The task: Each line of data below is to be returned exactly, leaving out any picture.

Material provided:
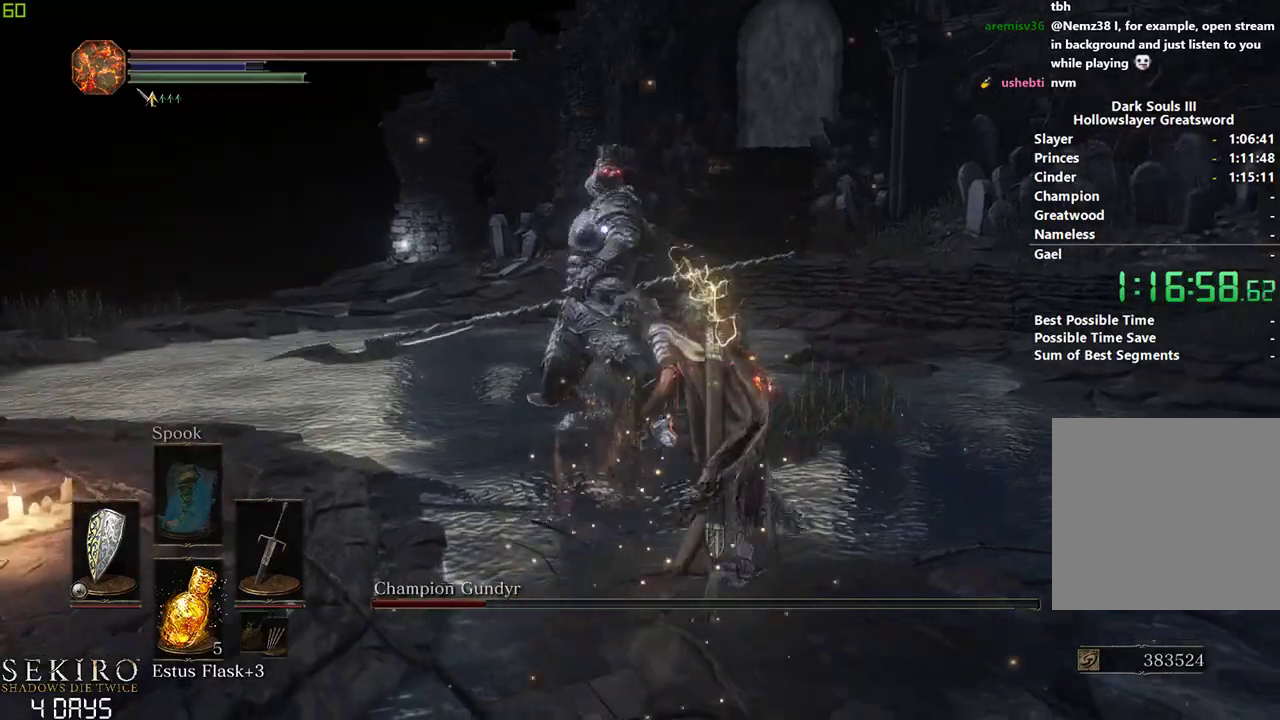
{"buttons": [], "left_stick": "center", "right_stick": "center", "events": [[217, "L2", "down"], [367, "L2", "up"]]}
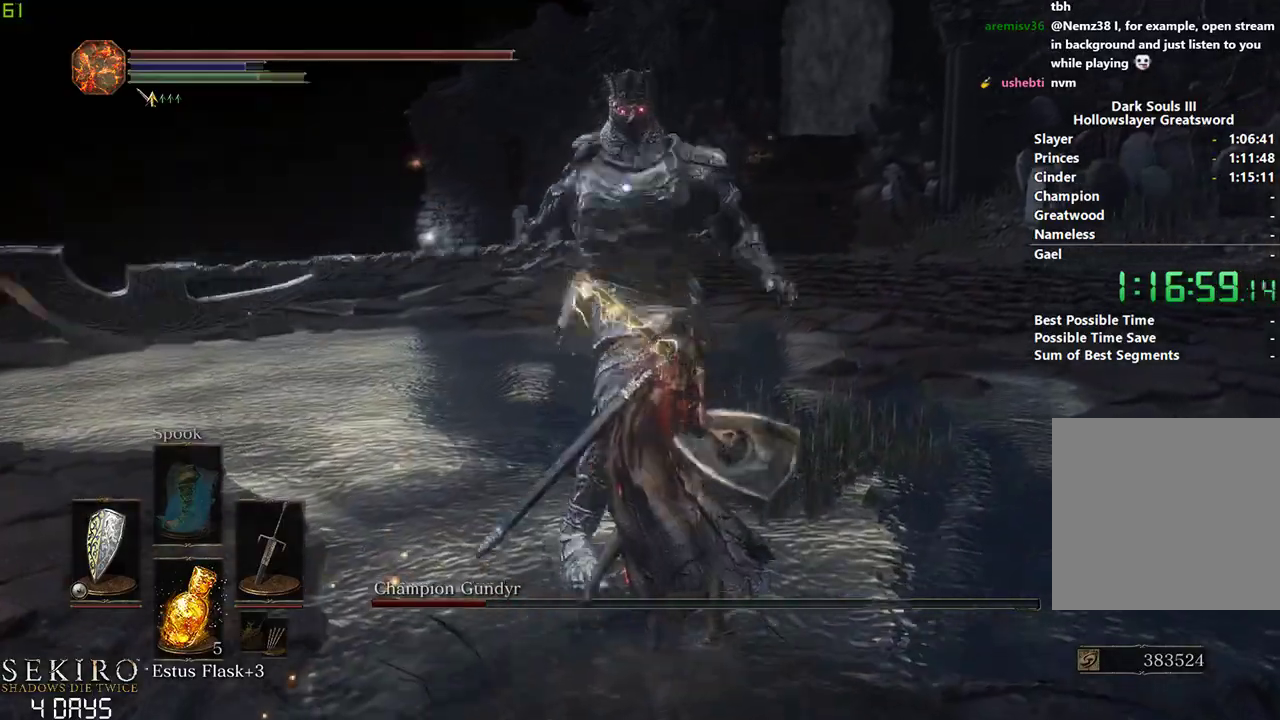
{"buttons": [], "left_stick": "center", "right_stick": "center", "events": []}
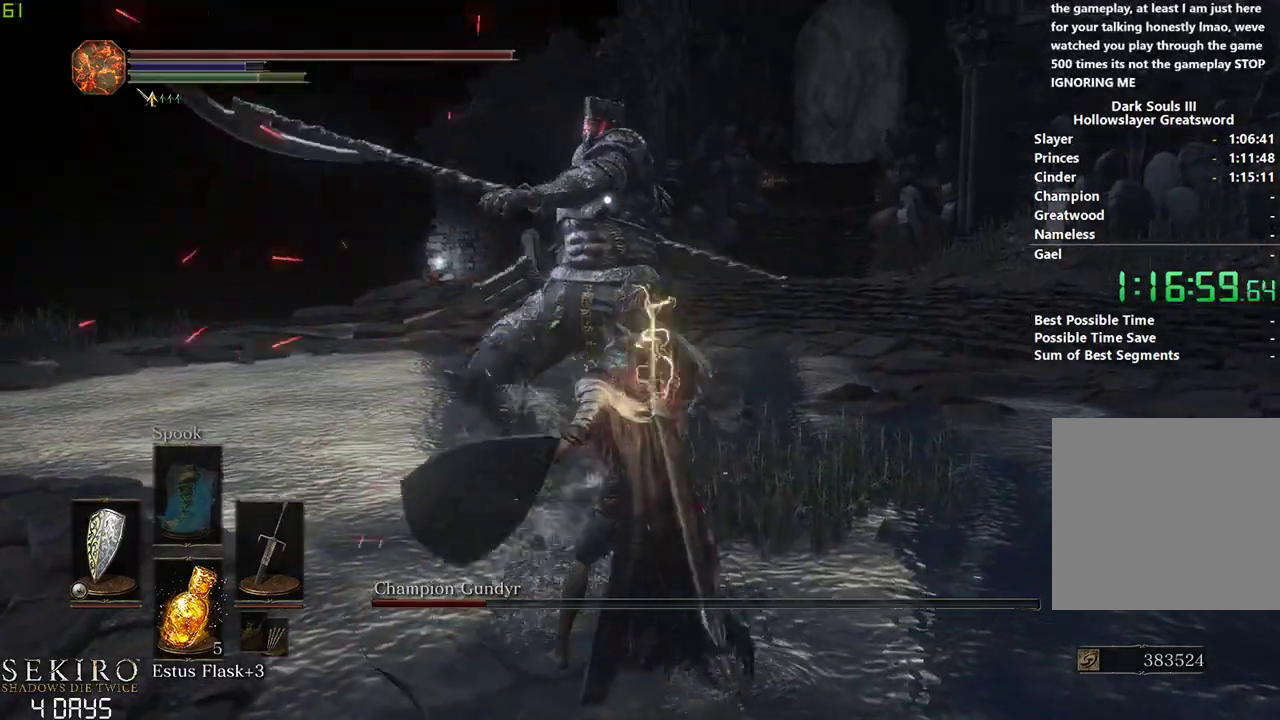
{"buttons": [], "left_stick": "center", "right_stick": "center", "events": [[67, "R1", "down"], [200, "R1", "up"], [267, "R1", "down"], [417, "R1", "up"]]}
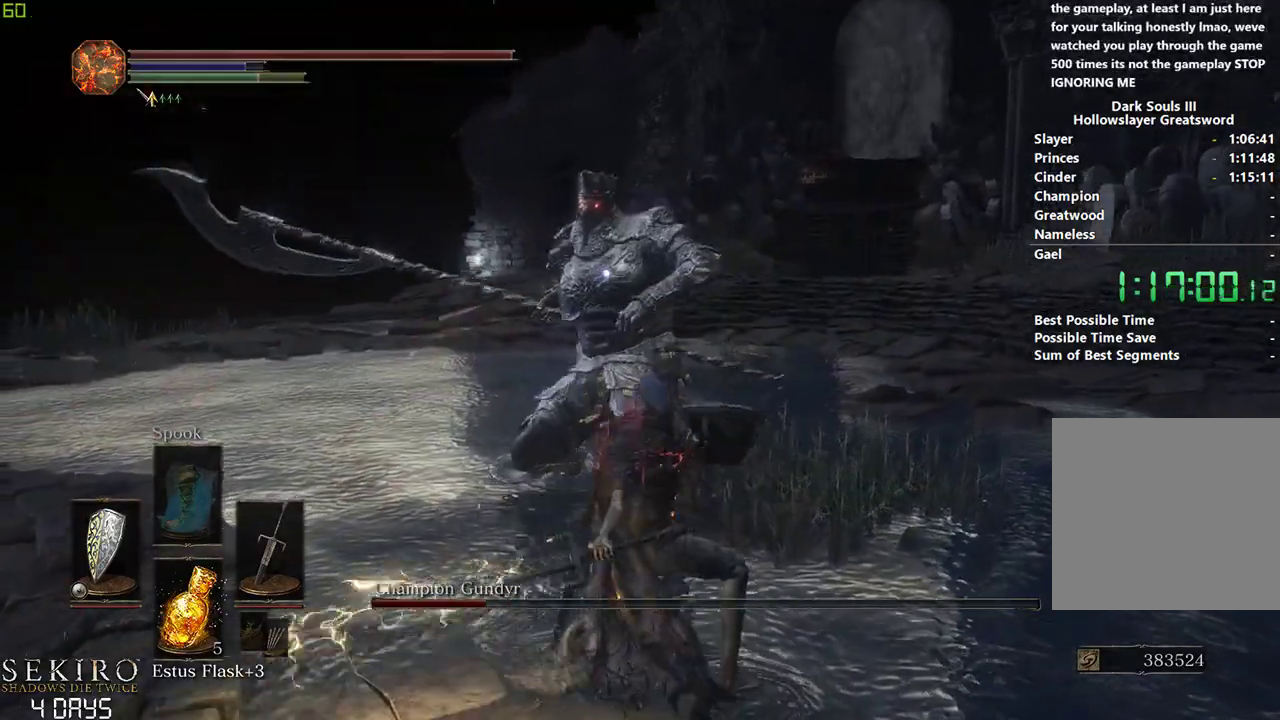
{"buttons": ["R1"], "left_stick": "center", "right_stick": "center", "events": [[17, "R1", "down"], [133, "R1", "up"], [217, "R1", "down"], [350, "R1", "up"], [400, "R1", "down"]]}
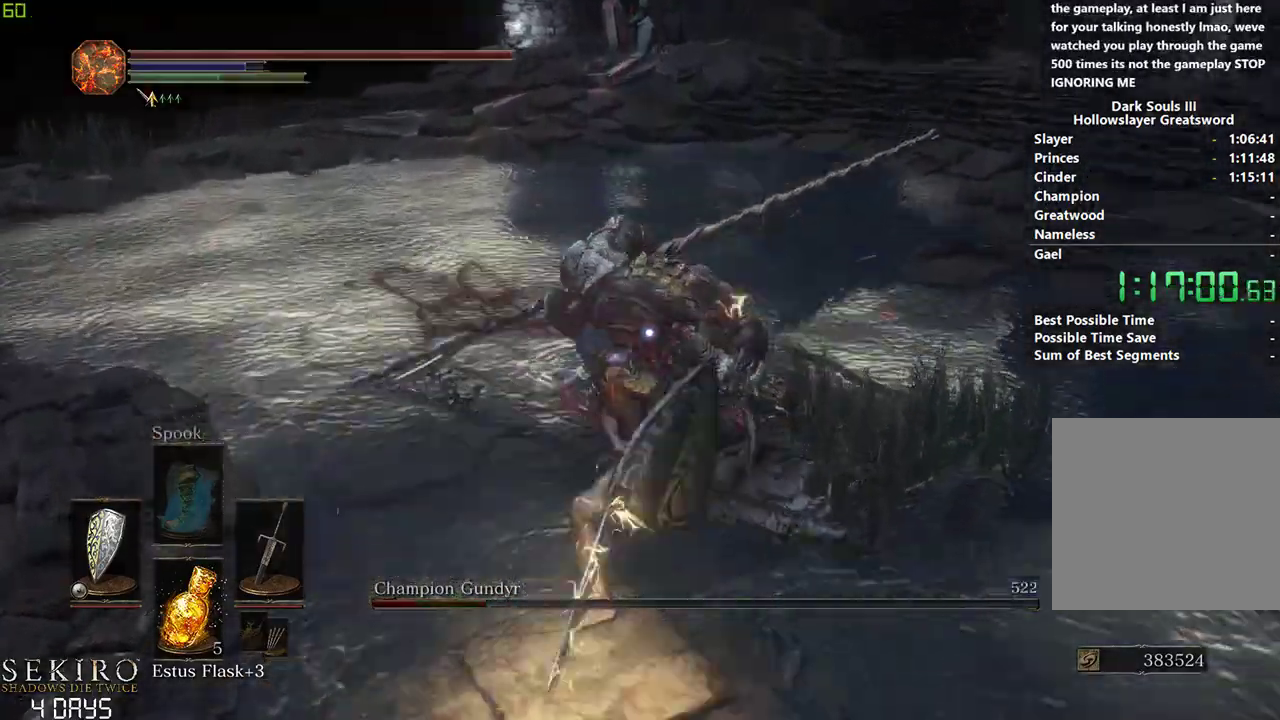
{"buttons": [], "left_stick": "center", "right_stick": "center", "events": [[33, "R1", "up"], [350, "R3", "down"], [450, "R3", "up"]]}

Solution:
{"buttons": [], "left_stick": "center", "right_stick": "center", "events": [[217, "L2", "down"], [367, "L2", "up"]]}
{"buttons": [], "left_stick": "center", "right_stick": "center", "events": []}
{"buttons": [], "left_stick": "center", "right_stick": "center", "events": [[67, "R1", "down"], [200, "R1", "up"], [267, "R1", "down"], [417, "R1", "up"]]}
{"buttons": ["R1"], "left_stick": "center", "right_stick": "center", "events": [[17, "R1", "down"], [133, "R1", "up"], [217, "R1", "down"], [350, "R1", "up"], [400, "R1", "down"]]}
{"buttons": [], "left_stick": "center", "right_stick": "center", "events": [[33, "R1", "up"], [350, "R3", "down"], [450, "R3", "up"]]}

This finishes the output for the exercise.